Earlier this year, the Scrum Alliance published the first ever edition of the State of Agile Coaching Report, which contained many insights into the fledgling profession that is commonly referred to as “Agile Coaching”. I would like to share a few highlights that I found to be the most interesting items. I definitely recommend you to take a look for yourself and see what other thought-provoking data points you might find.
Key insight #1 – Coaches with the same experience and certifications are generally compensated more at companies who are further along in their agile adoption than companies that are new to agile
This finding may seem logical yet troubling, depending on how you look at this. On one hand, companies that are new to Agile likely do not understand the benefits of Agile practices yet, which would explain why they offer lower compensation. However, this also means that companies who provide less compensation will most likely struggle to attract top talent to assist in their adoption efforts. Another way to look at this is that coaches may choose to forego compensation in order to have more influence and impact in the outcomes of that organization.
Key insight #2 – Vast majority of agile coaches do not hold master-level agile or coaching certifications
Given that the profession of Agile Coaching is still relatively young and not yet established, it is not surprising that many Agile experts can take this opportunity to market themselves as a “coach” even if they have not yet acquired formal training and/or certification. From my perspective, there are a number of organizations that are attempting to become the dominant authority for the field of Agile Coaching, similar to the PMI (Project Management Institute) which has established itself as the de facto standard body for project management professionals. Within the Agile Coaching space, there are many players vying for that coveted crown: International Consortium for Agile (ICAgile), Lean-Agile Institute, Agile Coaching Institute, International Coach Federation (ICF), just to name a few.

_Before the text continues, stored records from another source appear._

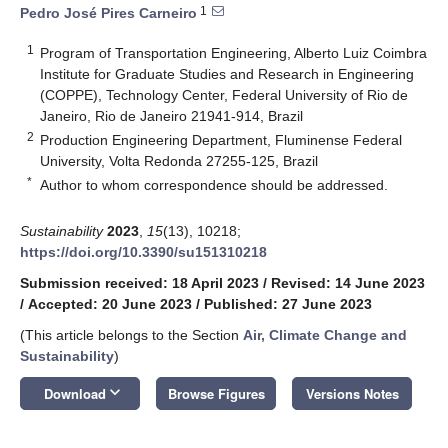
1
Pedro José Pires Carneiro
1
Program of Transportation Engineering, Alberto Luiz Coimbra
Institute for Graduate Studies and Research in Engineering
(COPPE), Technology Center, Federal University of Rio de
Janeiro, Rio de Janeiro 21941-914, Brazil
2
Production Engineering Department, Fluminense Federal
University, Volta Redonda 27255-125, Brazil
*
Author to whom correspondence should be addressed.
Sustainability
2023
,
15
(13), 10218;
https://doi.org/10.3390/su151310218
Submission received: 18 April 2023
/
Revised: 14 June 2023
/
Accepted: 20 June 2023
/
Published: 27 June 2023
(This article belongs to the Section
Air, Climate Change and
Sustainability
)
keyboard_arrow_down
Download
Browse Figures
Versions Notes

Key insight #3 – Most agile coaches invest in continuing education
Not surprisingly, most agile coaches dedicate significant time and effort on professional development and training; this seems consistent with the growth-mindset that most agile coaches should inherently possess. According to the report, approximately 22% of those surveyed invest at least 20 hours per month in learning activities. The field of “agile” overall is such as vast domain that it is not difficult to find new things to explore. I believe this is one of the most rewarding aspects of working in this field; there is never a shortage of new concepts, frameworks or techniques to learn.

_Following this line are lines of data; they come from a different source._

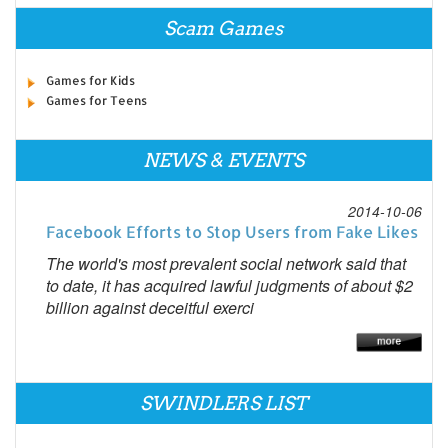
Scam Games
Games for Kids
Games for Teens
NEWS & EVENTS
2014-10-06
Facebook Efforts to Stop Users from Fake Likes
The world's most prevalent social network said that
to date, it has acquired lawful judgments of about $2
billion against deceitful exerci
SWINDLERS LIST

Key insight #4 – Agile Coaches are measured on the performance of those they coached
I personally find this to be an interesting topic – how should coaches be measured? Can we draw a direct correlation between the effectiveness of a coach to the success of the organization? This subject may be more complex than it seems on the surface. Compared to other professions in which we can tie individual performance directly to organizational outcomes, an Agile Coach’s ability to make a positive impact is often out of his/her control due to the domain in which they operate. If you are the “customer”, the person who hired the coach, you would likely expect results from your investment. However, what if the organization does not make a commitment to change? All organizations have some level of dysfunction, and would it be fair to assess the performance of a coach if the organization does not follow the guidance and advice given by the coach? This is an interesting conundrum that may be debated amongst the community. Cultural change is inherently difficult to affect, and I do not feel we should expect the coaches to be successful unless executive leadership makes the same commitment to the cause.

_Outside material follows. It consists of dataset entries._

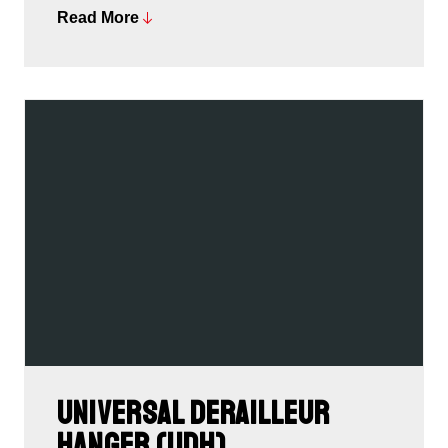
Read More
We’re very proud to be awarded the Design &
Innovation Award, the Oscars of the bike and outdoor
industries.
Universal Derailleur
Hanger (UDH)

Key insight #5 – Agile Coaches can operate on many levels and in different domains
All in all, there are four main categories of Agile Coaching such as team-level, program-level (multi-team), business-level (or enterprise-level) and technical (i.e. engineering practices such as DevOps or XP). This level of differentiation contributes to the level of diversity amongst the skillsets and expertise amongst the coaching community. This is important to note because companies must understand their needs and long-term strategy in order to successfully recruit the right coaching talent.
In summary, Agile Coaching remains an evolving and ever-changing industry, which is both exciting and risky. For practitioners who are currently operating as Scrum Masters or Agile Team Leads, there’s an uncharted world of possibilities that awaits. At the same time, organizations that wish to adopt agile practices must invest in understanding this market in order to make the best investment decisions on coaching support. As with most things “Agile”, it is usually a good idea to experiment, inspect, and then adapt; if you are seeking coaching support, you may wish to hire a short-term consultant as part of a pilot project; this can provide you with valuable insights into what type of expertise you truly need to establish a successful team that will set the tone for the future.